Le juge Charles Vaillancourt, de la Cour de l'Ontario, rendra son verdict sur les 31 chefs d'accusation de fraude, de corruption et d'abus de confiance déposés contre M. Duffy en juillet 2014. Le sénateur a plaidé non coupable à tous les chefs, et le procès devant juge seul s'était amorcé en avril 2015 - avec quelques interruptions.

Le chef le plus grave est assorti d'une peine maximale de 14 ans de prison. S'il est acquitté de toutes les accusations, M. Duffy, actuellement en congé autorisé sans solde, pourra réintégrer ses fonctions avec solde dès que le Sénat reprendra ses travaux.

S'il est reconnu coupable d'au moins un chef, il demeurera en congé autorisé sans solde jusqu'au prononcé de la peine. Une fois condamné, M. Duffy serait suspendu du Sénat au moins jusqu'à un éventuel pourvoi en appel - à moins que le juge ne lui accorde une absolution complète (libération inconditionnelle).

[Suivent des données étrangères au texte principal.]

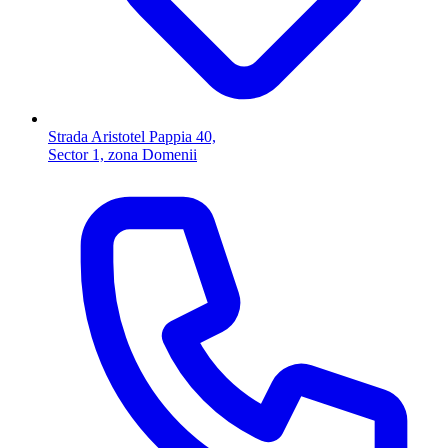
Strada Aristotel Pappia 40,
Sector 1, zona Domenii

En 2012, le Vérificateur général recommandait que le Sénat adopte des règles plus strictes pour assurer l'admissibilité des dépenses de ses membres à un remboursement de l'État - et donc des contribuables. Un peu plus tard cette année-là, les médias ont commencé à s'interroger sur les réclamations de dépenses du sénateur Duffy. On se demandait aussi si le sénateur résidait vraiment dans la province qu'il devait représenter, en vertu de sa nomination par le premier ministre conservateur, Stephen Harper, en 2008.

Comme un jeu de dominos

Tombait alors la première pièce du domino qui allait ensuite plonger le sénateur dans la disgrâce, avec à sa suite le chef de cabinet du premier ministre, Nigel Wright. Le chef d'accusation de corruption est d'ailleurs lié à la décision de M. Wright de rembourser personnellement au Sénat 90 172,24 $ de dépenses douteuses de M. Duffy - ses frais de logement dans la capitale nationale, puisque sa résidence principale se trouvait, soutenait-il, sur l'Île-du-Prince-Édouard, sa province natale. Or, l'ancien courriériste parlementaire habitait dans la région d'Ottawa depuis des années.

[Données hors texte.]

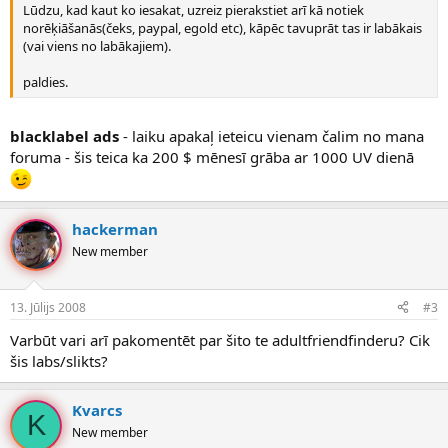
Lūdzu, kad kaut ko iesakat, uzreiz pierakstiet arī kā notiek
norēķiāšanās(čeks, paypal, egold etc), kāpēc tavuprāt tas ir labākais
(vai viens no labākajiem).
paldies.
blacklabel ads
- laiku apakaļ ieteicu vienam čalim no mana
foruma - šis teica ka 200 $ mēnesī grāba ar 1000 UV dienā
hackerman
New member
13. Jūlijs 2008
#3
Varbūt vari arī pakomentēt par šito te adultfriendfinderu? Cik
šis labs/slikts?
Kvarcs
K
New member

Les 30 autres accusations de fraude et d'abus de confiance sont liées à des sommes que M. Duffy aurait réclamées à l'État pour des dépenses qui ne seraient pas liées à ses fonctions parlementaires, selon la Couronne : des voyages personnels ou des services divers (maquilleuse professionnelle, entraîneur personnel) accordés sous le couvert d'un contrat à l'entreprise de son vieil ami Gerald Donohue, pour éviter un refus au Sénat.

Le procès aura permis d'apprendre les manoeuvres du très secret cabinet du premier ministre et des instances du Parti conservateur pour étouffer le scandale. Mais « l'affaire Duffy » et le « scandale des dépenses au Sénat » auront aussi servi de catalyseurs pour un débat plus large sur le rôle de cette chambre haute et sa réforme éventuelle. Le premier ministre Harper s'est même tourné vers la Cour suprême, qui lui a rappelé qu'une telle réforme requérait un amendement constitutionnel - une boîte de Pandore que bien peu de premiers ministres veulent ouvrir.

En 2014, le chef Justin Trudeau a pris le taureau par les cornes et renvoyé du caucus tous les sénateurs libéraux, afin d'éliminer, disait-il, la partisanerie à la chambre haute.

Pour le chef de l'Opposition officielle de l'époque, le néo-démocrate Thomas Mulcair, toute cette affaire Duffy aura permis aux Canadiens de constater à quel point le Sénat est une institution antidémocratique.